Task requirements:
Scan the records below for the line with "Planas M, Audivert" and the line with "Guigoz Y. The". Repeat those two lines and every line between them exactly, and nothing else.

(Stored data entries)
====================

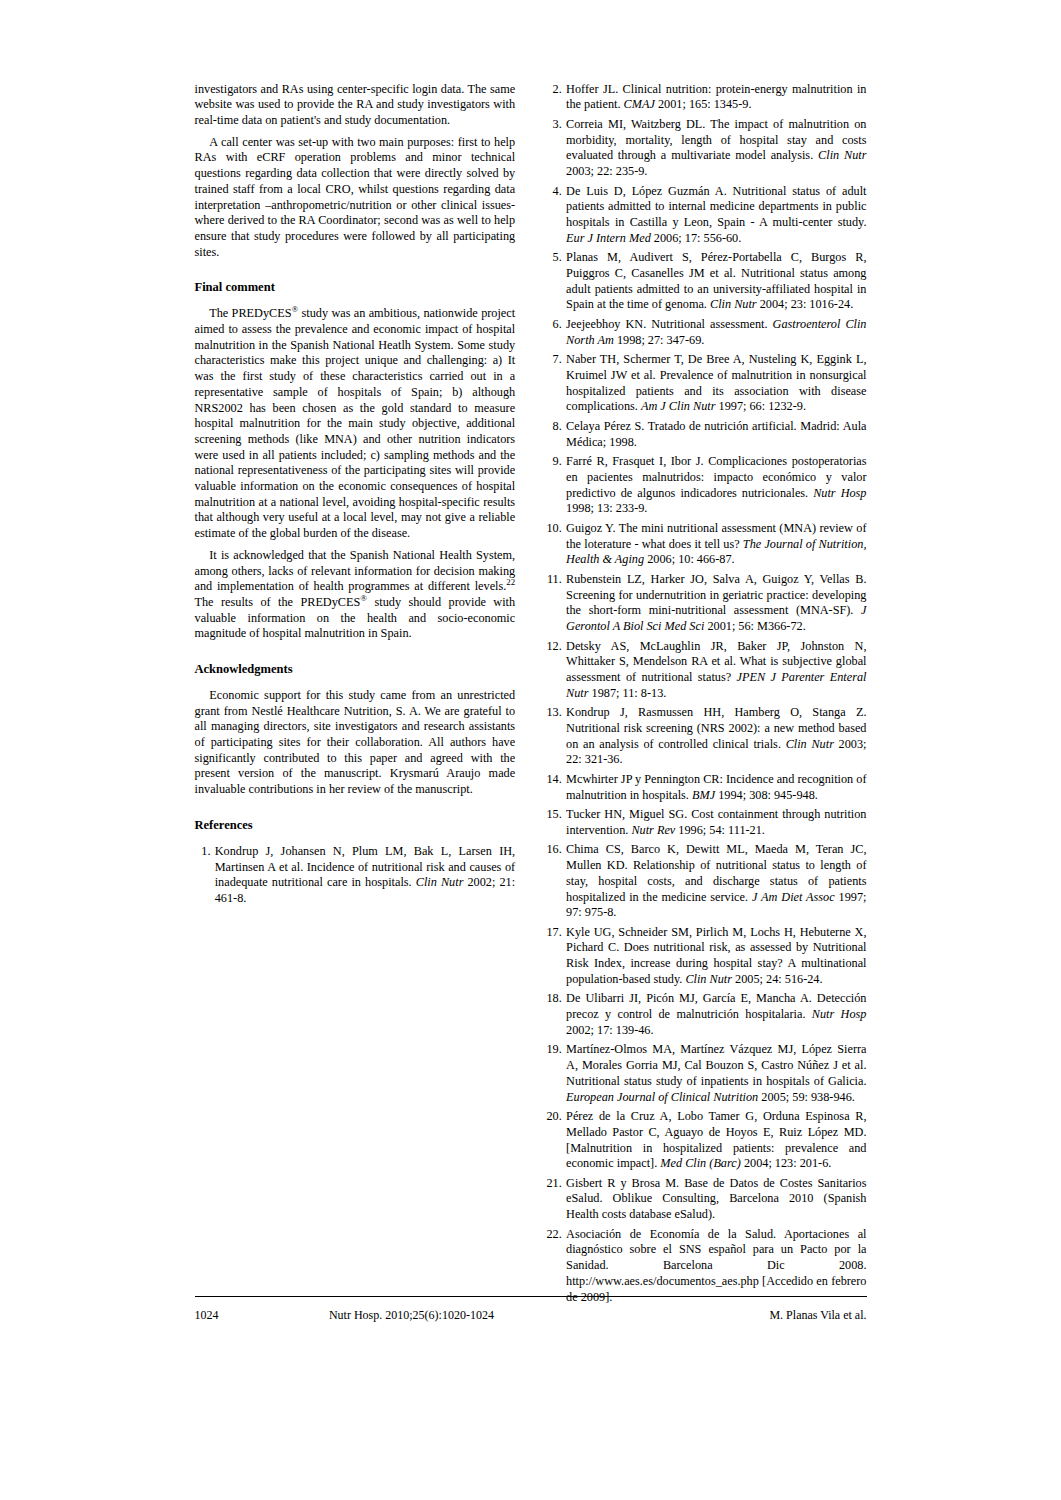investigators and RAs using center-specific login data. The same website was used to provide the RA and study investigators with real-time data on patient's and study documentation.
A call center was set-up with two main purposes: first to help RAs with eCRF operation problems and minor technical questions regarding data collection that were directly solved by trained staff from a local CRO, whilst questions regarding data interpretation –anthropometric/nutrition or other clinical issues- where derived to the RA Coordinator; second was as well to help ensure that study procedures were followed by all participating sites.
Final comment
The PREDyCES® study was an ambitious, nationwide project aimed to assess the prevalence and economic impact of hospital malnutrition in the Spanish National Heatlh System. Some study characteristics make this project unique and challenging: a) It was the first study of these characteristics carried out in a representative sample of hospitals of Spain; b) although NRS2002 has been chosen as the gold standard to measure hospital malnutrition for the main study objective, additional screening methods (like MNA) and other nutrition indicators were used in all patients included; c) sampling methods and the national representativeness of the participating sites will provide valuable information on the economic consequences of hospital malnutrition at a national level, avoiding hospital-specific results that although very useful at a local level, may not give a reliable estimate of the global burden of the disease.
It is acknowledged that the Spanish National Health System, among others, lacks of relevant information for decision making and implementation of health programmes at different levels.22 The results of the PREDyCES® study should provide with valuable information on the health and socio-economic magnitude of hospital malnutrition in Spain.
Acknowledgments
Economic support for this study came from an unrestricted grant from Nestlé Healthcare Nutrition, S. A. We are grateful to all managing directors, site investigators and research assistants of participating sites for their collaboration. All authors have significantly contributed to this paper and agreed with the present version of the manuscript. Krysmarú Araujo made invaluable contributions in her review of the manuscript.
References
Kondrup J, Johansen N, Plum LM, Bak L, Larsen IH, Martinsen A et al. Incidence of nutritional risk and causes of inadequate nutritional care in hospitals. Clin Nutr 2002; 21: 461-8.
Hoffer JL. Clinical nutrition: protein-energy malnutrition in the patient. CMAJ 2001; 165: 1345-9.
Correia MI, Waitzberg DL. The impact of malnutrition on morbidity, mortality, length of hospital stay and costs evaluated through a multivariate model analysis. Clin Nutr 2003; 22: 235-9.
De Luis D, López Guzmán A. Nutritional status of adult patients admitted to internal medicine departments in public hospitals in Castilla y Leon, Spain - A multi-center study. Eur J Intern Med 2006; 17: 556-60.
Planas M, Audivert S, Pérez-Portabella C, Burgos R, Puiggros C, Casanelles JM et al. Nutritional status among adult patients admitted to an university-affiliated hospital in Spain at the time of genoma. Clin Nutr 2004; 23: 1016-24.
Jeejeebhoy KN. Nutritional assessment. Gastroenterol Clin North Am 1998; 27: 347-69.
Naber TH, Schermer T, De Bree A, Nusteling K, Eggink L, Kruimel JW et al. Prevalence of malnutrition in nonsurgical hospitalized patients and its association with disease complications. Am J Clin Nutr 1997; 66: 1232-9.
Celaya Pérez S. Tratado de nutrición artificial. Madrid: Aula Médica; 1998.
Farré R, Frasquet I, Ibor J. Complicaciones postoperatorias en pacientes malnutridos: impacto económico y valor predictivo de algunos indicadores nutricionales. Nutr Hosp 1998; 13: 233-9.
Guigoz Y. The mini nutritional assessment (MNA) review of the loterature - what does it tell us? The Journal of Nutrition, Health & Aging 2006; 10: 466-87.
Rubenstein LZ, Harker JO, Salva A, Guigoz Y, Vellas B. Screening for undernutrition in geriatric practice: developing the short-form mini-nutritional assessment (MNA-SF). J Gerontol A Biol Sci Med Sci 2001; 56: M366-72.
Detsky AS, McLaughlin JR, Baker JP, Johnston N, Whittaker S, Mendelson RA et al. What is subjective global assessment of nutritional status? JPEN J Parenter Enteral Nutr 1987; 11: 8-13.
Kondrup J, Rasmussen HH, Hamberg O, Stanga Z. Nutritional risk screening (NRS 2002): a new method based on an analysis of controlled clinical trials. Clin Nutr 2003; 22: 321-36.
Mcwhirter JP y Pennington CR: Incidence and recognition of malnutrition in hospitals. BMJ 1994; 308: 945-948.
Tucker HN, Miguel SG. Cost containment through nutrition intervention. Nutr Rev 1996; 54: 111-21.
Chima CS, Barco K, Dewitt ML, Maeda M, Teran JC, Mullen KD. Relationship of nutritional status to length of stay, hospital costs, and discharge status of patients hospitalized in the medicine service. J Am Diet Assoc 1997; 97: 975-8.
Kyle UG, Schneider SM, Pirlich M, Lochs H, Hebuterne X, Pichard C. Does nutritional risk, as assessed by Nutritional Risk Index, increase during hospital stay? A multinational population-based study. Clin Nutr 2005; 24: 516-24.
De Ulibarri JI, Picón MJ, García E, Mancha A. Detección precoz y control de malnutrición hospitalaria. Nutr Hosp 2002; 17: 139-46.
Martínez-Olmos MA, Martínez Vázquez MJ, López Sierra A, Morales Gorria MJ, Cal Bouzon S, Castro Núñez J et al. Nutritional status study of inpatients in hospitals of Galicia. European Journal of Clinical Nutrition 2005; 59: 938-946.
Pérez de la Cruz A, Lobo Tamer G, Orduna Espinosa R, Mellado Pastor C, Aguayo de Hoyos E, Ruiz López MD. [Malnutrition in hospitalized patients: prevalence and economic impact]. Med Clin (Barc) 2004; 123: 201-6.
Gisbert R y Brosa M. Base de Datos de Costes Sanitarios eSalud. Oblikue Consulting, Barcelona 2010 (Spanish Health costs database eSalud).
Asociación de Economía de la Salud. Aportaciones al diagnóstico sobre el SNS español para un Pacto por la Sanidad. Barcelona Dic 2008. http://www.aes.es/documentos_aes.php [Accedido en febrero de 2009].
1024
Nutr Hosp. 2010;25(6):1020-1024
M. Planas Vila et al.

====================

Written response:
Planas M, Audivert S, Pérez-Portabella C, Burgos R, Puiggros C, Casanelles JM et al. Nutritional status among adult patients admitted to an university-affiliated hospital in Spain at the time of genoma. Clin Nutr 2004; 23: 1016-24.
Jeejeebhoy KN. Nutritional assessment. Gastroenterol Clin North Am 1998; 27: 347-69.
Naber TH, Schermer T, De Bree A, Nusteling K, Eggink L, Kruimel JW et al. Prevalence of malnutrition in nonsurgical hospitalized patients and its association with disease complications. Am J Clin Nutr 1997; 66: 1232-9.
Celaya Pérez S. Tratado de nutrición artificial. Madrid: Aula Médica; 1998.
Farré R, Frasquet I, Ibor J. Complicaciones postoperatorias en pacientes malnutridos: impacto económico y valor predictivo de algunos indicadores nutricionales. Nutr Hosp 1998; 13: 233-9.
Guigoz Y. The mini nutritional assessment (MNA) review of the loterature - what does it tell us? The Journal of Nutrition, Health & Aging 2006; 10: 466-87.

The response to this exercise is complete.